» Selected excerpt
Piston vs Gas Impingment
I just got done reading the Individual Carbine Competition thread. Someone mentioned that most of them looked like the M-4 with a piston system. I was at the range last week with my A2 and someone made a nasty remark about coming into the 21st century and getting a piston system based AR. Meanwhile my toy is spitting lead like there's no tomorrow and his M-4 wonder machine can't get through a single mag without a failure-to-do-something. Also the accuracy on mine is right on. At fifty yards my target is 12 one inch squares on a sheet, 4 sheets on the target frame. 48 targets, 48 shots, no misses.
My question is what the heck is this piston crap and why do I need it. Remember to talk slow. I'm old and I'm used to Major Calibre toys.:redgrin:
Most of the piston systems are short stroke like the HK416. In a nutshell the draw of a piston setup is the ability to keep the bolt running much cooler and cleaner since the gas never enters the upper receiver and is vented out. Supposedly this allows "over the beach" and runs much better with a suppressor on SBRs.
I like the direct impingement system and I'm not sold on the pistons being more reliable. IF and that is a big IF, I was to buy a piston AR15, it would be the PWS long stroke setup. Now don't worry about that tacticooler as reality is a hard thing for those people to deal with.
Oh hell. I sure didn't go 'SBR'. I have a 24" barrel with a triangular handguard and a 5" muzzlebrake. All up it's 49" long. I'm half way to the 25 yard targets before I even pull the trigger. Jim
Nowadays you have to have a short pencil thin barrel for weight savings then add 5 pounds of accessories to be considered modern and up to date.
Only two major benefits to the Piston system.
Is this any better than DI? Probably not. However, there are several little parts that will never have a chance to fail in a Piston system (Gas Rings). I have never had a DI system fail due to fouling. I have had a DI rifle fail HARD due to gas rings.
- The fouling that occurs over the course of 1000+ rounds is vastly reduced or eliminated.
- The heat that never gets to the upper.
The argument can be made (and rightfully so) that the Piston System introduces other points of failure. While statistically true, I have not seen it. But in truth, I do not have that many rounds downrange on a Piston Rifle vs. a DI.

» Stored records
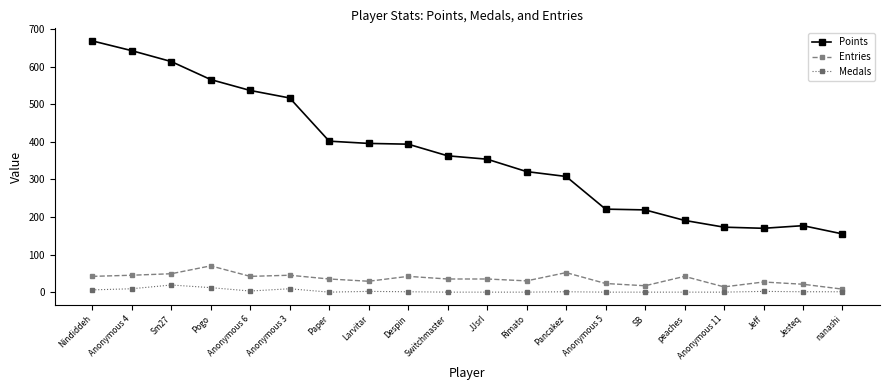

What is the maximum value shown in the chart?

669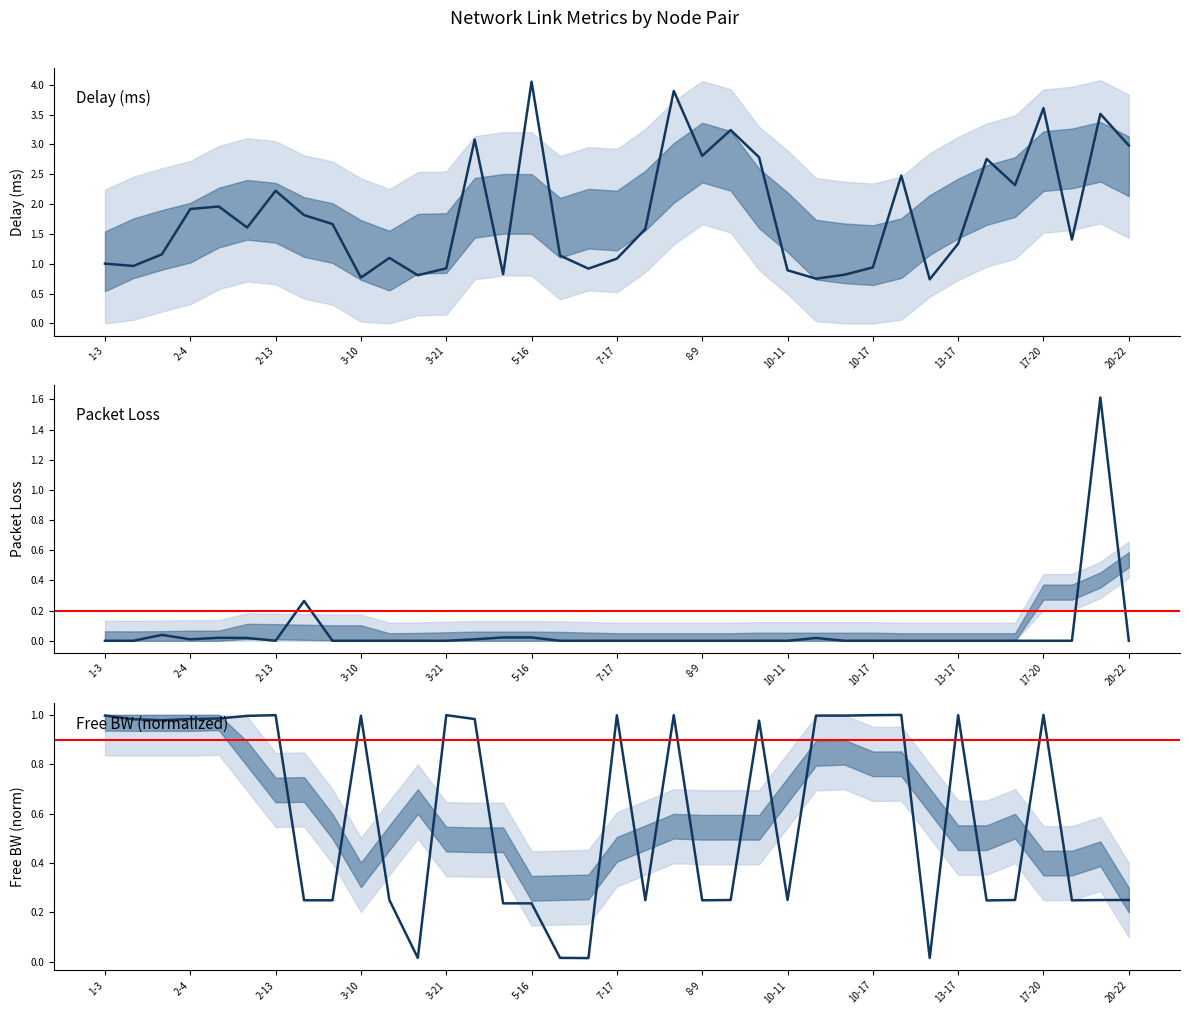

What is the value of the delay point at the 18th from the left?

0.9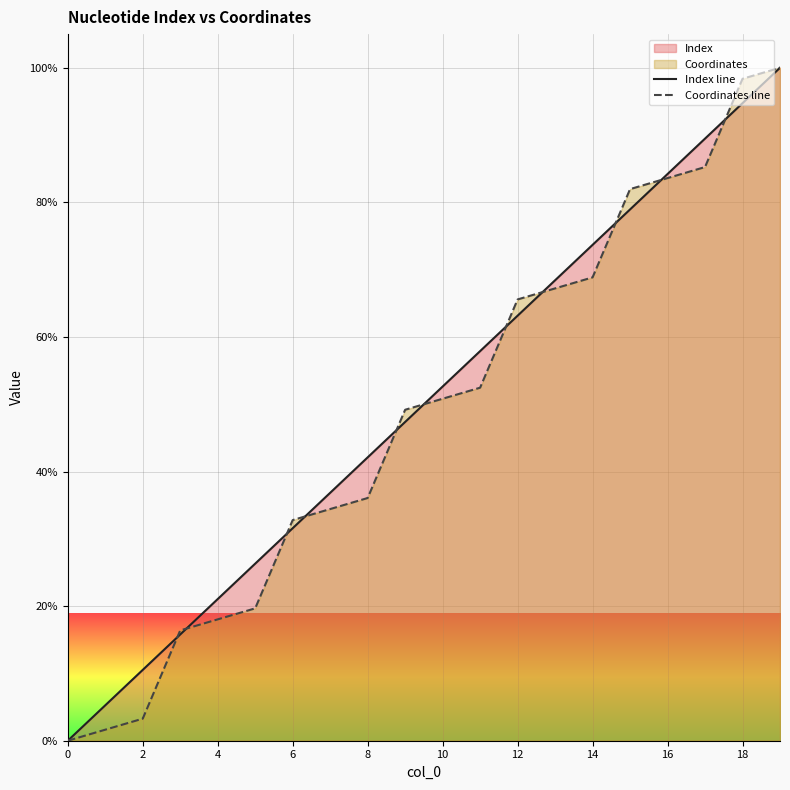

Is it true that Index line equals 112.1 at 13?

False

» Directions
1. In the forum thread on piston versus gas impingement, which piston setup would the poster who prefers direct impingement choose if buying a piston AR15?
2. From the thread on piston versus gas impingement, write out the passage starting at "- The fouling" and ending at "Rifle vs. a DI.", switching "rounds" to "shots".

» Solutions below
1. The PWS long stroke setup.

2.
- The fouling that occurs over the course of 1000+ shots is vastly reduced or eliminated.
- The heat that never gets to the upper.
The argument can be made (and rightfully so) that the Piston System introduces other points of failure. While statistically true, I have not seen it. But in truth, I do not have that many shots downrange on a Piston Rifle vs. a DI.